- WRITTEN TASK
Could you copy out the lines below word for word, starting with the line that contains "mp’s unpopularity in" and ending with the line that contains "snakes all the", with both of those lines included?

- EXTRACTED ENTRIES
::::::::

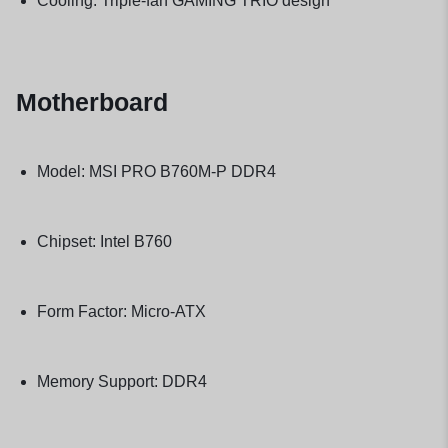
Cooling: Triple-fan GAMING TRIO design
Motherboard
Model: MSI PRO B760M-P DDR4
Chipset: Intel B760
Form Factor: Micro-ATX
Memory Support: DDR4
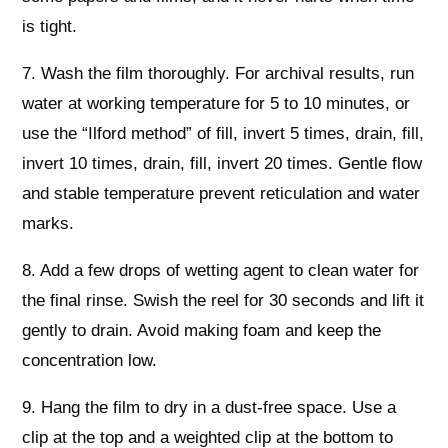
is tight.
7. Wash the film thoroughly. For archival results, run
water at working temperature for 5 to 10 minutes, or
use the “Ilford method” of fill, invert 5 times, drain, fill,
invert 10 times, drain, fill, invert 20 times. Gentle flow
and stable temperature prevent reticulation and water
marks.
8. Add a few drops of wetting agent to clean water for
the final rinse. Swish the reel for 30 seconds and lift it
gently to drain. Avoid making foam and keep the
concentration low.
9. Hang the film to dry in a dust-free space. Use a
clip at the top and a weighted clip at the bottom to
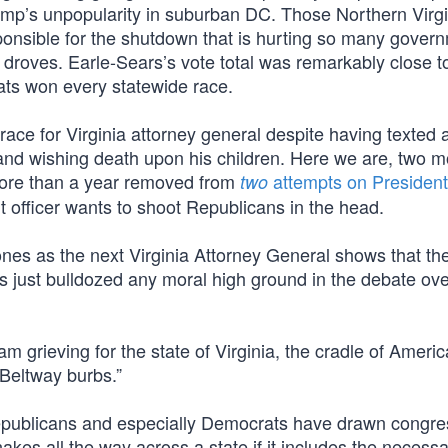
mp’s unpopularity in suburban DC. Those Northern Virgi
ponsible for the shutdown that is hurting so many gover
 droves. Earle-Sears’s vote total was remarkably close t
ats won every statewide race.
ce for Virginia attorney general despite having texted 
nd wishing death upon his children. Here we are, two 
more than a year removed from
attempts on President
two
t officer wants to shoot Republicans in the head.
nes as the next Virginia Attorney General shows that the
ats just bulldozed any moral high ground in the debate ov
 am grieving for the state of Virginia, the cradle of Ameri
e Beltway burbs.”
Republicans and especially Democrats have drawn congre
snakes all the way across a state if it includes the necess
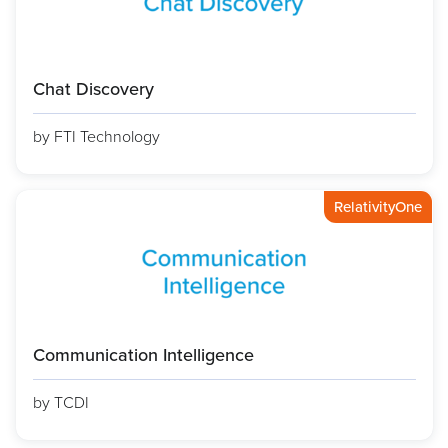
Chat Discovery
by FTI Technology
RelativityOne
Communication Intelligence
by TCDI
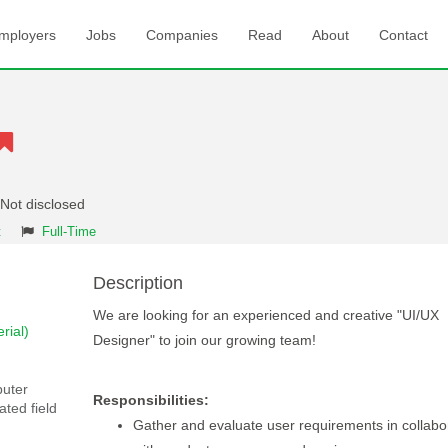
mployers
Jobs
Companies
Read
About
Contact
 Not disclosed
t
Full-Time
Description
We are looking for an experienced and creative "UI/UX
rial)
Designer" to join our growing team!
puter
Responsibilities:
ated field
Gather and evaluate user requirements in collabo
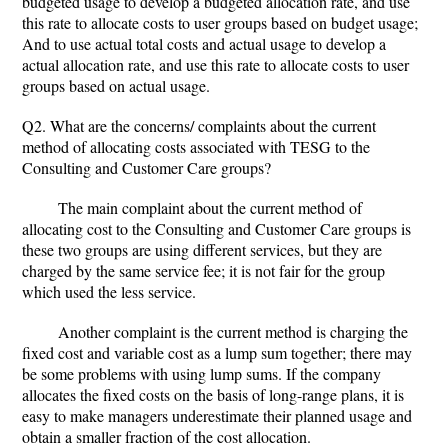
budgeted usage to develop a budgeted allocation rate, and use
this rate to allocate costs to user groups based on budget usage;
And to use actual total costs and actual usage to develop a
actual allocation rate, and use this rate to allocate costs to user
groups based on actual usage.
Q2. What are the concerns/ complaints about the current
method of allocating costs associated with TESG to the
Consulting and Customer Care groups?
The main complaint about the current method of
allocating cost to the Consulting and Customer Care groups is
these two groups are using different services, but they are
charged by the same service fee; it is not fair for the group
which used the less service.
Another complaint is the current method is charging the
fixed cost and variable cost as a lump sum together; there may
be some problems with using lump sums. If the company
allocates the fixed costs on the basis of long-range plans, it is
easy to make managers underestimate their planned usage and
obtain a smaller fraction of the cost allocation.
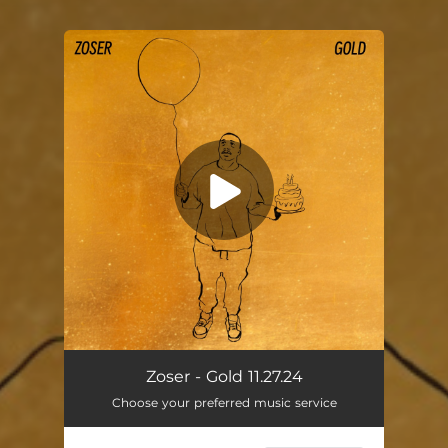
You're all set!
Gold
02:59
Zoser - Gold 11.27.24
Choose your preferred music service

::::::::

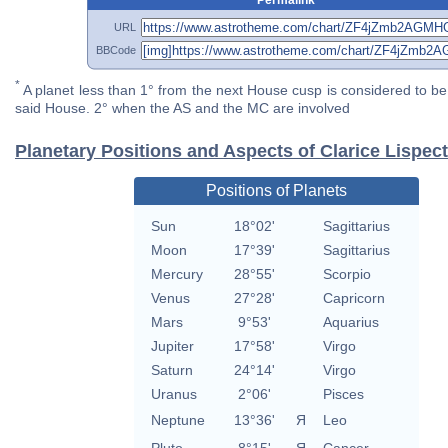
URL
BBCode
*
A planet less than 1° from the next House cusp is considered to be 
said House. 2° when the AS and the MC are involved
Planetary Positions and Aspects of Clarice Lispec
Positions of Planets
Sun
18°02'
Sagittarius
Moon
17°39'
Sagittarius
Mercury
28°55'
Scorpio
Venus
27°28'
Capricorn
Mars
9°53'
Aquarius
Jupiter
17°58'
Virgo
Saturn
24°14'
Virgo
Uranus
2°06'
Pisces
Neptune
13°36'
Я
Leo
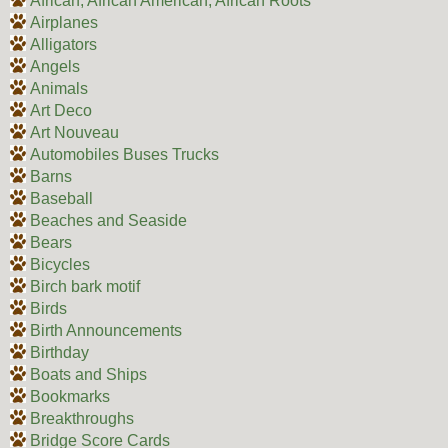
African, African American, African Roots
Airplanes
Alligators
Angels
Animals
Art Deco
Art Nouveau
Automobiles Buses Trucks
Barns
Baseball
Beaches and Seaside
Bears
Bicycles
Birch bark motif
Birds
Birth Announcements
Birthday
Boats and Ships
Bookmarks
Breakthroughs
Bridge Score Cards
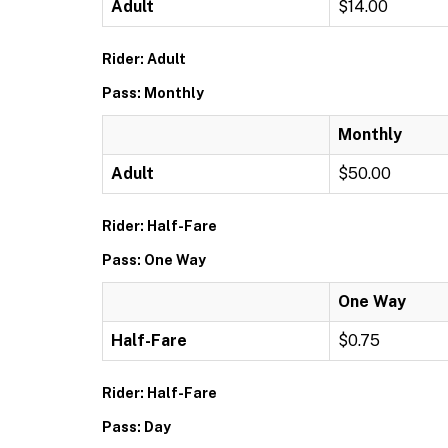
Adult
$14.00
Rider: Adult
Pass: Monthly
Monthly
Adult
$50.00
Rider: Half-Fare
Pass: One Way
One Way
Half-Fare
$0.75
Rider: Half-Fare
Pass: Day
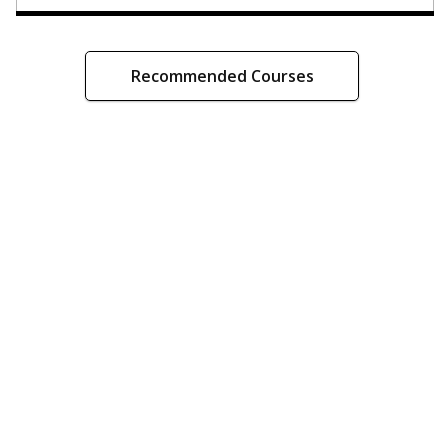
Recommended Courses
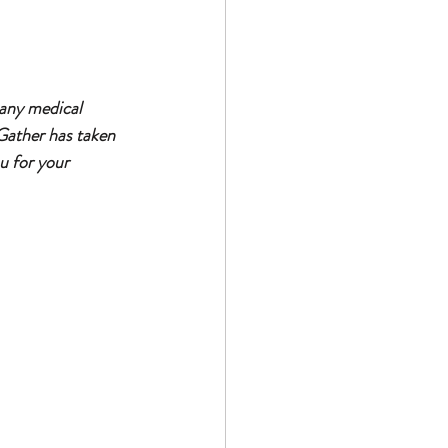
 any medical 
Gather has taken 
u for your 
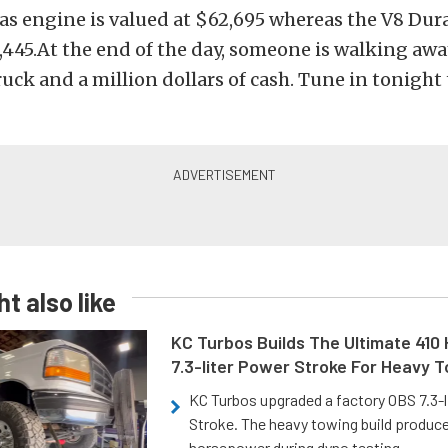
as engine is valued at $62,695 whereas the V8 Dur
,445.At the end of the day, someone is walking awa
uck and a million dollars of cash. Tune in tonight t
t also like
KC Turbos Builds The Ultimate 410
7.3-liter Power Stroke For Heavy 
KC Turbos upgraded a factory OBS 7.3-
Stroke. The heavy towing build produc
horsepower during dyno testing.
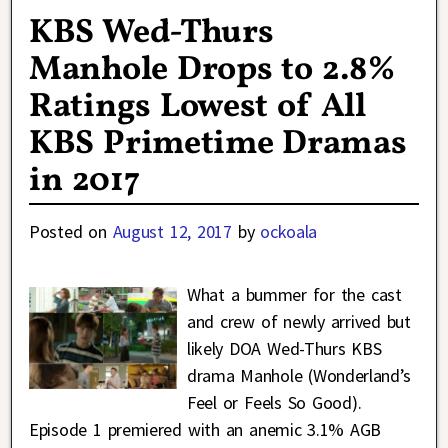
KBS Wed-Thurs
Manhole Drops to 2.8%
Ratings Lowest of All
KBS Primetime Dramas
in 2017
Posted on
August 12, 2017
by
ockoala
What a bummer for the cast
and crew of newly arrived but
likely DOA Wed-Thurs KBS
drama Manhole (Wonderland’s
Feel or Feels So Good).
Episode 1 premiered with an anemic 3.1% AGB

::::::::

- ANSWER TO THE EXERCISE
mp’s unpopularity in suburban DC. Those Northern Virgi
ponsible for the shutdown that is hurting so many gover
 droves. Earle-Sears’s vote total was remarkably close t
ats won every statewide race.
ce for Virginia attorney general despite having texted 
nd wishing death upon his children. Here we are, two 
more than a year removed from
attempts on President
two
t officer wants to shoot Republicans in the head.
nes as the next Virginia Attorney General shows that the
ats just bulldozed any moral high ground in the debate ov
 am grieving for the state of Virginia, the cradle of Ameri
e Beltway burbs.”
Republicans and especially Democrats have drawn congre
snakes all the way across a state if it includes the necess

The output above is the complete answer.